(WRITTEN INSTRUCTION 1)
Please show each line of the records below that contains the word "instrument".

Optimizing the costs of your AKS cluster: Comprehensive FinOps Guide
By Lionel Gurret.
Introduction
Determining the Cost of an AKS Infrastructure
To determine the cost of an Azure Kubernetes Service (AKS) cluster and explore the various factors that can help optimize your monthly bill, it’s essential to first understand which elements will be directly or indirectly billed.
Free Components of an AKS Infrastructure
In an AKS infrastructure, some components are provided for free by Microsoft.
The Control Plane, which handles orchestration and node management, is one of these elements.
Likewise, the Managed Identity required for security and authentication operations is also provided at no additional cost.
Finally, AKS extensions such as Open Cluster Management (OCM) and Container Storage Interface (CSI) drivers are included at no extra charge.
Basic Costs of an AKS Cluster
Virtual Machines, whether used for system or user workloads, incur costs based on their size and quantity.
Load balancers and associated IP addresses are also billed in the case of a public cluster.
Similarly, network traffic between Availability Zones incurs fees, as does the use of a Standard plan for the control plane.
In the case of a private cluster, consider the costs of traffic to private endpoints (Endpoints).
Costs Not to Forget
Other costs that should not be overlooked include expenses related to setting up virtual network peering (VNET Peering) with a central network (Hub network).
You should also consider in your bill the potential use of an Application Gateway as an Ingress Controller, storing secrets and certificates in Azure Key Vault, as well as the costs associated with collecting logs and metrics.

(WRITTEN INSTRUCTION 2)
Quote the stretch of the AKS cost guide above from "Optimizing the costs" through "free by Microsoft.".

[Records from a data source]
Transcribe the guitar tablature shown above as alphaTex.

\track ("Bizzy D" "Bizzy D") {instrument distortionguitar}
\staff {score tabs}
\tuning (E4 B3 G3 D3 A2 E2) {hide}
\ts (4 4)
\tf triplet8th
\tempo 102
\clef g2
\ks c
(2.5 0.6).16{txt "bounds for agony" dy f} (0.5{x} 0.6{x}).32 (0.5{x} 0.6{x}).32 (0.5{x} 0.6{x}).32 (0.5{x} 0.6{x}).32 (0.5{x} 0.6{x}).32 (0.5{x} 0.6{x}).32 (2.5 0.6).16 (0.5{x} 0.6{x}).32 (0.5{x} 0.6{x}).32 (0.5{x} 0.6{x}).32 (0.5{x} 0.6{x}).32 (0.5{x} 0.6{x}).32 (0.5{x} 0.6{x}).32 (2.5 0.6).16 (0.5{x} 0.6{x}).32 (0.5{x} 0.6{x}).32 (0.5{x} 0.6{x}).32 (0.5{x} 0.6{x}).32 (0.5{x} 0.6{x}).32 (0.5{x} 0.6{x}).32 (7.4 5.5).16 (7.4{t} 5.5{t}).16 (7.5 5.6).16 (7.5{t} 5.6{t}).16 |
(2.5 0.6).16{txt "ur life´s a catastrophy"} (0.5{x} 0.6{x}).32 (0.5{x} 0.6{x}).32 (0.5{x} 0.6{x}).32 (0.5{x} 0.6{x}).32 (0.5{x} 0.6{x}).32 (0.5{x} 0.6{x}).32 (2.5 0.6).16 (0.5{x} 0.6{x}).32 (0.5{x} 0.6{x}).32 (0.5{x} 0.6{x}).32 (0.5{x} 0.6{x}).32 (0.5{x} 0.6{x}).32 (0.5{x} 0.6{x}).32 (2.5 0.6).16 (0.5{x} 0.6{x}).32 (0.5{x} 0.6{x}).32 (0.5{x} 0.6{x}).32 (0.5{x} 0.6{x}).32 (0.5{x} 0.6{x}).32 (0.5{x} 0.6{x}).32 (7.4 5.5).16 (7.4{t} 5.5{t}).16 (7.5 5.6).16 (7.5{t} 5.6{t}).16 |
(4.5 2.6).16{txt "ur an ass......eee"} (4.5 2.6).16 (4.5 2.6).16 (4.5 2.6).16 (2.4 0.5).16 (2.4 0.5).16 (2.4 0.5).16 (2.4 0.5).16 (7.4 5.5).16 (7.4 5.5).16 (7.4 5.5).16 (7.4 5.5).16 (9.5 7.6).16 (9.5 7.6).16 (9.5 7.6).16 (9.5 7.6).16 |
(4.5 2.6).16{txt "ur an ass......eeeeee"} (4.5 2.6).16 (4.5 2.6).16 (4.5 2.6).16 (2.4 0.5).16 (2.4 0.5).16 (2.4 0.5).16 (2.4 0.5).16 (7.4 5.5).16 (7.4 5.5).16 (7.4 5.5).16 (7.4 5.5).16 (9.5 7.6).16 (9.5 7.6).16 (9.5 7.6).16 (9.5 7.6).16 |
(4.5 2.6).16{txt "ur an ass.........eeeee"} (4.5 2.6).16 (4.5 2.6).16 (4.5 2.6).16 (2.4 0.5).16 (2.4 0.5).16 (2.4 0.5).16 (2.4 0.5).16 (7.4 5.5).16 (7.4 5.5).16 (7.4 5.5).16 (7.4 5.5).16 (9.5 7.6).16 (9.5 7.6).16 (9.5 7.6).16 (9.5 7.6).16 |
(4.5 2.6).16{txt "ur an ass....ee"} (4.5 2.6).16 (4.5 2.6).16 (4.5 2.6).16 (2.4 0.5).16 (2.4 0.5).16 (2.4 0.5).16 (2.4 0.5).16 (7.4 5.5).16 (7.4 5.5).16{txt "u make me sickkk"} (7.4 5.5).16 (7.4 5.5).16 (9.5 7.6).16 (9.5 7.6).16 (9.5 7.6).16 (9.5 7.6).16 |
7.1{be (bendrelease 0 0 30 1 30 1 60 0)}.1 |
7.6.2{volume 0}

(EXERCISE RESPONSE 1)
\track ("Bizzy D" "Bizzy D") {instrument distortionguitar}

(EXERCISE RESPONSE 2)
Optimizing the costs of your AKS cluster: Comprehensive FinOps Guide
By Lionel Gurret.
Introduction
Determining the Cost of an AKS Infrastructure
To determine the cost of an Azure Kubernetes Service (AKS) cluster and explore the various factors that can help optimize your monthly bill, it’s essential to first understand which elements will be directly or indirectly billed.
Free Components of an AKS Infrastructure
In an AKS infrastructure, some components are provided for free by Microsoft.